# PROBLEM
Take the entries below and retype them exactly.

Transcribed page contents
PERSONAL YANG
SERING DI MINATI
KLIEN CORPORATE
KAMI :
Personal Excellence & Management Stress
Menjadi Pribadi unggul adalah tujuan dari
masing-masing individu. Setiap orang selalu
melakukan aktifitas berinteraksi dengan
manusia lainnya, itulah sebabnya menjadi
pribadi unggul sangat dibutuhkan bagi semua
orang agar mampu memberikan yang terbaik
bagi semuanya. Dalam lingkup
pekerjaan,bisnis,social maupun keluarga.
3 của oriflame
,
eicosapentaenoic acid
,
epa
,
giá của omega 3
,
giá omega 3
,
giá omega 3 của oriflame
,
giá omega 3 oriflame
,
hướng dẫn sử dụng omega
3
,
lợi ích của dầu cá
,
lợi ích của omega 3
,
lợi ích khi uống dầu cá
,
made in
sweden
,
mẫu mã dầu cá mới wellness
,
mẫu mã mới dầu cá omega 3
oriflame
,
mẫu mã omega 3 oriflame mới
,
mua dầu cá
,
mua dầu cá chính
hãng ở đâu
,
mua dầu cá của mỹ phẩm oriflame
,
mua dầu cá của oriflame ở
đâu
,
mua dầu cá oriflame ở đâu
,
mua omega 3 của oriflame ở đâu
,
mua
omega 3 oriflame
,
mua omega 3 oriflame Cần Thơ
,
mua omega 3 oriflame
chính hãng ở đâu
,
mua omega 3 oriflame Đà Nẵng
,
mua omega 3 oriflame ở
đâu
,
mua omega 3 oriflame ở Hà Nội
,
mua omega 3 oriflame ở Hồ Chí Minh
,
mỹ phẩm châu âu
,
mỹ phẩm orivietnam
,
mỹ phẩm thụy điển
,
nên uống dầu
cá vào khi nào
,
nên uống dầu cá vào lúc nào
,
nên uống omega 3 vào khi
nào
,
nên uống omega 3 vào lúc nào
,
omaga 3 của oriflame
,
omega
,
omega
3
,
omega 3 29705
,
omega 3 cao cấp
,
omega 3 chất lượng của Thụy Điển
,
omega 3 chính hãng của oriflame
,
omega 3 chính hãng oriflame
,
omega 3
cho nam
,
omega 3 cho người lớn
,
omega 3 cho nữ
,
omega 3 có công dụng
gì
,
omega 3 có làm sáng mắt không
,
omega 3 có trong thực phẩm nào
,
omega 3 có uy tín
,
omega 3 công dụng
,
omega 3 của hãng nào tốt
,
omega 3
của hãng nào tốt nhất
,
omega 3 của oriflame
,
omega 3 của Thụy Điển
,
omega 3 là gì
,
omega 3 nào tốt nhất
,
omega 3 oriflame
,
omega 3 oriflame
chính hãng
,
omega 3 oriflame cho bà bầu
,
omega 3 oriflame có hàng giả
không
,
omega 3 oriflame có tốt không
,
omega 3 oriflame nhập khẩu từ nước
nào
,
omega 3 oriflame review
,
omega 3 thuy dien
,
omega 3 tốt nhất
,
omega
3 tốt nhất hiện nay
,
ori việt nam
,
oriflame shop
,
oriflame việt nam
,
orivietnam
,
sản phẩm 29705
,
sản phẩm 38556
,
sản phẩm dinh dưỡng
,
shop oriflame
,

# WRITTEN SOLUTION
PERSONAL YANG
SERING DI MINATI
KLIEN CORPORATE
KAMI :
Personal Excellence & Management Stress
Menjadi Pribadi unggul adalah tujuan dari
masing-masing individu. Setiap orang selalu
melakukan aktifitas berinteraksi dengan
manusia lainnya, itulah sebabnya menjadi
pribadi unggul sangat dibutuhkan bagi semua
orang agar mampu memberikan yang terbaik
bagi semuanya. Dalam lingkup
pekerjaan,bisnis,social maupun keluarga.
3 của oriflame
,
eicosapentaenoic acid
,
epa
,
giá của omega 3
,
giá omega 3
,
giá omega 3 của oriflame
,
giá omega 3 oriflame
,
hướng dẫn sử dụng omega
3
,
lợi ích của dầu cá
,
lợi ích của omega 3
,
lợi ích khi uống dầu cá
,
made in
sweden
,
mẫu mã dầu cá mới wellness
,
mẫu mã mới dầu cá omega 3
oriflame
,
mẫu mã omega 3 oriflame mới
,
mua dầu cá
,
mua dầu cá chính
hãng ở đâu
,
mua dầu cá của mỹ phẩm oriflame
,
mua dầu cá của oriflame ở
đâu
,
mua dầu cá oriflame ở đâu
,
mua omega 3 của oriflame ở đâu
,
mua
omega 3 oriflame
,
mua omega 3 oriflame Cần Thơ
,
mua omega 3 oriflame
chính hãng ở đâu
,
mua omega 3 oriflame Đà Nẵng
,
mua omega 3 oriflame ở
đâu
,
mua omega 3 oriflame ở Hà Nội
,
mua omega 3 oriflame ở Hồ Chí Minh
,
mỹ phẩm châu âu
,
mỹ phẩm orivietnam
,
mỹ phẩm thụy điển
,
nên uống dầu
cá vào khi nào
,
nên uống dầu cá vào lúc nào
,
nên uống omega 3 vào khi
nào
,
nên uống omega 3 vào lúc nào
,
omaga 3 của oriflame
,
omega
,
omega
3
,
omega 3 29705
,
omega 3 cao cấp
,
omega 3 chất lượng của Thụy Điển
,
omega 3 chính hãng của oriflame
,
omega 3 chính hãng oriflame
,
omega 3
cho nam
,
omega 3 cho người lớn
,
omega 3 cho nữ
,
omega 3 có công dụng
gì
,
omega 3 có làm sáng mắt không
,
omega 3 có trong thực phẩm nào
,
omega 3 có uy tín
,
omega 3 công dụng
,
omega 3 của hãng nào tốt
,
omega 3
của hãng nào tốt nhất
,
omega 3 của oriflame
,
omega 3 của Thụy Điển
,
omega 3 là gì
,
omega 3 nào tốt nhất
,
omega 3 oriflame
,
omega 3 oriflame
chính hãng
,
omega 3 oriflame cho bà bầu
,
omega 3 oriflame có hàng giả
không
,
omega 3 oriflame có tốt không
,
omega 3 oriflame nhập khẩu từ nước
nào
,
omega 3 oriflame review
,
omega 3 thuy dien
,
omega 3 tốt nhất
,
omega
3 tốt nhất hiện nay
,
ori việt nam
,
oriflame shop
,
oriflame việt nam
,
orivietnam
,
sản phẩm 29705
,
sản phẩm 38556
,
sản phẩm dinh dưỡng
,
shop oriflame
,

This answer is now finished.